→ INSTRUCTIONS:
a: Translate into Spanish this sentence from the passage on the WHO visit to the Wuhan labs: "The WHO team’s findings strengthen the hypothesis of the zoonotic origin of the coronavirus, which presumably was transmitted from bats to other food animals, leading to the disease being contracted by humans."
b: For the passage on the WHO visit to the Wuhan labs, state whether each statement agrees with it, answering yes or no and quoting the deciding words: (i) the joint team from China and WHO ruled out the hypothesis that the virus came from the laboratory; (ii) according to WHO, the laboratory possibility will be mentioned in future studies on the spread of the coronavirus; (iii) the Daily Mail confirmed that China scrubbed fewer than 100 studies done at the Wuhan lab.
c: Carry on the passage on the WHO visit to the Wuhan labs from its final sentence.

→ EXCERPTED PASSAGE:
The visit to the Wuhan labs, which comes a year after the first outbreaks in the city, did not change the narrative of the animal origin of the virus but did add “new details to the story,” explained Peter Ben Embarek, a member of the team sent by the WHO put it.
The Wuhan Institute of Virology has collected thousands of samples of the world’s most dangerous viruses, which generated rumors about the possibility that the virus had come from that laboratory, a hypothesis that the joint team from China and WHO have ruled out.
According to WHO, the possibility of the virus having left the Wuhan laboratory is so unlikely that it will not be mentioned in future studies on the spread of the coronavirus. China had already rejected accusations about its responsibility for the spread of the virus.
The WHO team’s findings strengthen the hypothesis of the zoonotic origin of the coronavirus, which presumably was transmitted from bats to other food animals, leading to the disease being contracted by humans.
China has hid its responsibility from COVID-19 expansion
Despite the WHO’s findings, the visit comes a year after the spread of the virus in Wuhan, giving the Chinese Communist Party time to erase any hint of Chinese government responsibility for the spread of the virus. In fact, the Daily Mail confirmed that China has scrubbed more than 300 studies done at the Wuhan lab including those of virologist Shi Zhengli who studied the transmissibility of diseases from bats to humans.

→ GIVEN INFORMATION:
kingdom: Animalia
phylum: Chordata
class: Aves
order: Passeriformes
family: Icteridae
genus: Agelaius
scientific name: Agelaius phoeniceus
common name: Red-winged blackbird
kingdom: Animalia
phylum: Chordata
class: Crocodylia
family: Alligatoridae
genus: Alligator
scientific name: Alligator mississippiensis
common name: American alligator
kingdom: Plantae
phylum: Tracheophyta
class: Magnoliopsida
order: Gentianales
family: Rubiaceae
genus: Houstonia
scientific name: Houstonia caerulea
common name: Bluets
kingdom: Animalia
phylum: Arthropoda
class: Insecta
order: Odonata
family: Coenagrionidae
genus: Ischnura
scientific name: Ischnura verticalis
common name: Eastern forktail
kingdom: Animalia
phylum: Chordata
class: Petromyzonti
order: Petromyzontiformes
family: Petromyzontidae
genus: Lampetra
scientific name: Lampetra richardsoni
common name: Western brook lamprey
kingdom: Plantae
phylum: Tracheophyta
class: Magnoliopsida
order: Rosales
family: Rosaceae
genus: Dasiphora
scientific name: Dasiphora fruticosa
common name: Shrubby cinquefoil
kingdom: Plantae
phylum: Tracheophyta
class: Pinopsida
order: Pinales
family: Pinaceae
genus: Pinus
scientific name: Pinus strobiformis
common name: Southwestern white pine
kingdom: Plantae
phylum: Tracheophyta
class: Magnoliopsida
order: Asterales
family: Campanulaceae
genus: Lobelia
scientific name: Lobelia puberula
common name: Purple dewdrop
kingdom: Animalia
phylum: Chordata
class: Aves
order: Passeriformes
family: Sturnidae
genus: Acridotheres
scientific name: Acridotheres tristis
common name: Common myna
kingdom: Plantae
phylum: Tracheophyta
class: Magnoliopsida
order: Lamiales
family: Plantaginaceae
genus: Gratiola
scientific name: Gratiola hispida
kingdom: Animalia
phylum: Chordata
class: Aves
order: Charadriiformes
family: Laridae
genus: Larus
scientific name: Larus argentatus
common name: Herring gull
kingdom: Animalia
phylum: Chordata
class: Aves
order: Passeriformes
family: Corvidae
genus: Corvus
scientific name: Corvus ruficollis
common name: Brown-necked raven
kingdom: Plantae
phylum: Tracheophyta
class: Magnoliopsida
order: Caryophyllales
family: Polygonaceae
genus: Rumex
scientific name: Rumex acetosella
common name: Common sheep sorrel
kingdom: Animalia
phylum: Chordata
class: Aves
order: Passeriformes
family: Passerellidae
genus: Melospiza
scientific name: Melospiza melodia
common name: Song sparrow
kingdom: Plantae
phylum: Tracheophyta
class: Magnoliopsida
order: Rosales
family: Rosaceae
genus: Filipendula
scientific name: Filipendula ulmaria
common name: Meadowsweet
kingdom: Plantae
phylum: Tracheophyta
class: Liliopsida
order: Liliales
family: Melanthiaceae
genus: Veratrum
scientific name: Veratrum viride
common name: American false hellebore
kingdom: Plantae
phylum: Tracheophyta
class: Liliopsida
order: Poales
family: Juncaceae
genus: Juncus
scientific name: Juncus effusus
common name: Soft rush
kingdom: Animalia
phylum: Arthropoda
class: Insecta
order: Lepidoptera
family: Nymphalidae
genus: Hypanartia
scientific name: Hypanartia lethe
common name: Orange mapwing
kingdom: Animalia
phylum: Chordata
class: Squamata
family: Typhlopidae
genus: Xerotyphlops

→ RESPONSES:
a: Los hallazgos del equipo de la OMS refuerzan la hipótesis del origen zoonótico del coronavirus, que presuntamente se transmitió de los murciélagos a otros animales destinados a la alimentación, lo que llevó a que los seres humanos contrajeran la enfermedad.

b:
(i) Yes: "a hypothesis that the joint team from China and WHO have ruled out."
(ii) No: "it will not be mentioned in future studies on the spread of the coronavirus."
(iii) No: "China has scrubbed more than 300 studies done at the Wuhan lab"

c:
In June 2020, it was revealed that China knew about the Covid-19 genome and withheld its publication and the WHO became aware of it, but the WHO did not comment on the matter. According to AP, dozens of interviews with anonymous researchers revealed that the Chinese government delayed publication of the genomic picture of the coronavirus in an attempt to cover up the seriousness of the virus.
In fact, China only published its coronavirus data on January 11, long after other independent laboratories abroad had published their research results.
The German magazine Der Spiegel revealed that Xi Jinping personally asked WHO director Tedros Adhanom to slow down the revelations about the seriousness of Covid-19, in order to avoid a stain on China’s international image.
Despite deliberate delays in releasing information on Covid-19, the WHO publicly praised China’s handling of the pandemic and even went so far as to commend it for its commitment to transparency. However, recordings obtained by AP revealed WHO officials’ frustration with China’s secrecy, while the organization was complicit in China’s silence.
The Chinese government is tight-lipped about the information circulating around the virus. It forbids Chinese researchers to talk to the press or publicly inform their research without prior authorization from a Chinese Communist Party official.
In 2020, the Chinese government arrested billionaire Ren Zhiqiang for writing an essay criticizing the Chinese Communist Party’s handling of the pandemic. Xi Jinping’s courts sentenced Ren to 18 years in prison on charges of “corruption.”
China currently has a tiny number of infections relative to the size of its population. But given the numerous cover-ups by the Chinese Communist regime, there are serious doubts about the veracity of the figures presented, and the numbers of infections and deaths may be higher.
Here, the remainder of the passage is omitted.